- READING TEXT -
- Huddersfield Philharmonic Orchestra logo
- Former name: ‘Mr Thomas’s Band’, Fitzwilliam Street Philharmonic Society
- Founded: 1862
- Principal conductor: Katherine Stonham
- Website: www.huddersfieldphilharmonic.co.uk

= Huddersfield Philharmonic Orchestra =

The Huddersfield Philharmonic Orchestra is an amateur orchestra based in Huddersfield, West Yorkshire, England.

== Origins ==

In 1862 the first orchestra in Huddersfield to achieve lasting permanence was established by Rev JH Thomas, as ‘Mr Thomas’s Band’. It changed its name to the Fitzwilliam Street Philharmonic Society and then ultimately Huddersfield Philharmonic Orchestra.

S H Crowther, in An Orchestral Centenary (about the orchestra’s history) claimed 1871 as the date of creation of the ‘Huddersfield Phil’ and the orchestra duly celebrated its centenary in 1971. However R A Edwards later pointed out in And the Glory (his history of Huddersfield Choral Society) that this claim was inaccurate; and the society’s present archivist now confirms that it was shortly after Thomas’s death that the orchestra renamed itself the Huddersfield Philharmonic, giving its first concert under that name on 7 February 1885.

- SET OF TASKS -
1. In the Huddersfield Philharmonic article, on what date did the orchestra give its first concert under the name Huddersfield Philharmonic?
2. Decide whether each statement agrees with the Huddersfield Philharmonic article. Answer yes or no, and quote the words from the article that settle it.
(a) The orchestra was established by Rev JH Thomas.
(b) R A Edwards wrote An Orchestral Centenary.
(c) The orchestra celebrated its centenary in 1971.
3. Carry the Huddersfield Philharmonic article forward from its final sentence.

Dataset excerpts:
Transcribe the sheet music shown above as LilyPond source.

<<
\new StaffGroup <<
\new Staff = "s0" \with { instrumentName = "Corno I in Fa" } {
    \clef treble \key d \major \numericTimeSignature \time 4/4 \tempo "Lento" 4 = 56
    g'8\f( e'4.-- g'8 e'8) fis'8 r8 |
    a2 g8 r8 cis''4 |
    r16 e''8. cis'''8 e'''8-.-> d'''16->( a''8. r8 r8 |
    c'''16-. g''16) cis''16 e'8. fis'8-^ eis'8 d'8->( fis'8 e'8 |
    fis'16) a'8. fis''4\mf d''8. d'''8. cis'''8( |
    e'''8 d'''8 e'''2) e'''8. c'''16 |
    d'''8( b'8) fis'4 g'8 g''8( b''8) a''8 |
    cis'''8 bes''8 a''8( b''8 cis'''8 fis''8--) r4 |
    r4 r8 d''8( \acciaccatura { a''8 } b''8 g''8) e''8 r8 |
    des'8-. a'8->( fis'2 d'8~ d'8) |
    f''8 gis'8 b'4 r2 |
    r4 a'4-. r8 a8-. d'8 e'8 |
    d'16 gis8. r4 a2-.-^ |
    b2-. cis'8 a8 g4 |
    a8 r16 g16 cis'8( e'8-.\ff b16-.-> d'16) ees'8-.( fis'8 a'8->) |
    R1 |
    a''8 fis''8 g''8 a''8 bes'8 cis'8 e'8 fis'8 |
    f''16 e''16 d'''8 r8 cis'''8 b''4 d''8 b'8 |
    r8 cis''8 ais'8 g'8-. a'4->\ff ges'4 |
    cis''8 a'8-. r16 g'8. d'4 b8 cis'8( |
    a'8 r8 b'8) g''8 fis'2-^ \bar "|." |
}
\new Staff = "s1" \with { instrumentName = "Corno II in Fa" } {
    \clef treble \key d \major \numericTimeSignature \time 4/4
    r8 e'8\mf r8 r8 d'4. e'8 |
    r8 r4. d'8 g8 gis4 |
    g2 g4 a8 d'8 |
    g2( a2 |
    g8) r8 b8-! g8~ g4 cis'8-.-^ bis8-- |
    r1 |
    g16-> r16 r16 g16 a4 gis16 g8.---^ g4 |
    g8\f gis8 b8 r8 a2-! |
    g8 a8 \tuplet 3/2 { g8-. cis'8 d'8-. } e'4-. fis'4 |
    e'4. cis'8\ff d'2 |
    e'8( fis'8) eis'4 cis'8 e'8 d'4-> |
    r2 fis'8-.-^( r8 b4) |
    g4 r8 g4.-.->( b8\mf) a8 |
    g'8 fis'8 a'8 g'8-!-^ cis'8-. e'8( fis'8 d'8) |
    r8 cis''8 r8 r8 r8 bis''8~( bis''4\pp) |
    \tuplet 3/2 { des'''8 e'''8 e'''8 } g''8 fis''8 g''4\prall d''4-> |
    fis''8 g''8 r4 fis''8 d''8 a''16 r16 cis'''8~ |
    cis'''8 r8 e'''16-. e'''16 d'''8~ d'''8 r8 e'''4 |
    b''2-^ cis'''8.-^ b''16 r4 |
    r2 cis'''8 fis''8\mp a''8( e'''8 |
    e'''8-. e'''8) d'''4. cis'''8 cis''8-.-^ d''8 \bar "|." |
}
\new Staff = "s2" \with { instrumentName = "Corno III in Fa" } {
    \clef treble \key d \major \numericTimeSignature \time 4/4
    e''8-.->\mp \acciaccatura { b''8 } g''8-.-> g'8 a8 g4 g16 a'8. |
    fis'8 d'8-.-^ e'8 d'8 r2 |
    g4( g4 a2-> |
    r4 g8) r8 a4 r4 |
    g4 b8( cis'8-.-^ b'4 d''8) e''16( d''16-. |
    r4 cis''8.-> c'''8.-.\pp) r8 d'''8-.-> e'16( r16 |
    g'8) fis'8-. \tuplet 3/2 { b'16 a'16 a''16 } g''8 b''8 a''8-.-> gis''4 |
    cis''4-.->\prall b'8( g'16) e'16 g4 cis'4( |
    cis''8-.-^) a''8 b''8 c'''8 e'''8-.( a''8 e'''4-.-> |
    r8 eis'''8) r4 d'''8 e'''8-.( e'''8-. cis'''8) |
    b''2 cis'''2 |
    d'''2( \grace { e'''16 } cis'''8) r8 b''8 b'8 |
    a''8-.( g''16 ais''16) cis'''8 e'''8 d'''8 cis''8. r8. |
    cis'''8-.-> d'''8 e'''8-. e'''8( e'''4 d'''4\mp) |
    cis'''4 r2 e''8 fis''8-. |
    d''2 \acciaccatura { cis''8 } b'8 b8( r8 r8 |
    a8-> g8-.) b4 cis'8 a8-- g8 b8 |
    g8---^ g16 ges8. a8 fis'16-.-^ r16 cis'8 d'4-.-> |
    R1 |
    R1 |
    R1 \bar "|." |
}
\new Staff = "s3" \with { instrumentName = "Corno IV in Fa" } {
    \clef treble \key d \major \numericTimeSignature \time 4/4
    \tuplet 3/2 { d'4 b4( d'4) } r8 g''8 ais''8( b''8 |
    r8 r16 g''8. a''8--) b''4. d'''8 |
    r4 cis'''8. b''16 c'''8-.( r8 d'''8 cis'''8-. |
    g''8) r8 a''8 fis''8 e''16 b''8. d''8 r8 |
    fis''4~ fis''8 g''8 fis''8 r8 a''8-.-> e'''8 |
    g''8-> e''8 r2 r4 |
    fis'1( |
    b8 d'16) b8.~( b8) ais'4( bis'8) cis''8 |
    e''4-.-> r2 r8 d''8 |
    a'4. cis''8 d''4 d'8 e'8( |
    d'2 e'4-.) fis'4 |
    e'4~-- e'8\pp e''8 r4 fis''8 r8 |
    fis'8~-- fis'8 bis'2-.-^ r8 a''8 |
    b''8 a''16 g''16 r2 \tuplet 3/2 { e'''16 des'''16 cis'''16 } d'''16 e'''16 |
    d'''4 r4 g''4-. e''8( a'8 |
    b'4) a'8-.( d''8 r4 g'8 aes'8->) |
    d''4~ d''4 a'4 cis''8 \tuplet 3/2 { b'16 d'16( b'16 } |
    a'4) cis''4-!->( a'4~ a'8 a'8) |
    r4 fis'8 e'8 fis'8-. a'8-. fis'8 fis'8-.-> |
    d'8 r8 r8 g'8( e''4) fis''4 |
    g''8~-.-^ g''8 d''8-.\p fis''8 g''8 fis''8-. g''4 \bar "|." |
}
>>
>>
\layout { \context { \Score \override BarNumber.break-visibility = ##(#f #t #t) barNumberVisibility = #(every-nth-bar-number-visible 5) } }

- RESPONSES TO THE EXERCISE -
1. 7 February 1885.

2.
(a) Yes: "established by Rev JH Thomas, as ‘Mr Thomas’s Band’"
(b) No: "S H Crowther, in An Orchestral Centenary (about the orchestra’s history)"
(c) Yes: "the orchestra duly celebrated its centenary in 1971"

3.
The Rev J H Thomas was a Cambridge graduate, expert linguist and accomplished musician, who was initially ordained into the Church of England but who later abandoned Anglicanism in favour of Unitarianism. In 1862 he came to Huddersfield as Unitarian minister in Fitzwilliam Street, where he remained until his death in 1884. According to the Huddersfield Examiner obituary notice,

‘he got a number of lads and young men around him. For five or six years he gave lessons gratuitously…. And bought many instruments for the band out of his small means…For the first few years the music of the band was exceedingly crude and often painfully out of tune; but the band was always an improving one…’

Among the Rev Thomas’s successors as conductors was John North (conductor also of the Choral and Glee & Madrigal Societies). He began his working life as a butcher’s errand boy at the age of nine. A vacancy soon arose for an errand boy at Joe Wood’s music shop (founded in 1850) and Johnny North was taken on. This was to transform his life completely. Encouraged by Joe Wood he became an adept pianist and reliable tuner; he also took up the cornet and developed into a fine violinist. In his short and crowded life (he died at the age of 39) he held various posts as organist; in addition to the Huddersfield Choral Society, he conducted the Holmfirth and Keighley Societies and also further afield.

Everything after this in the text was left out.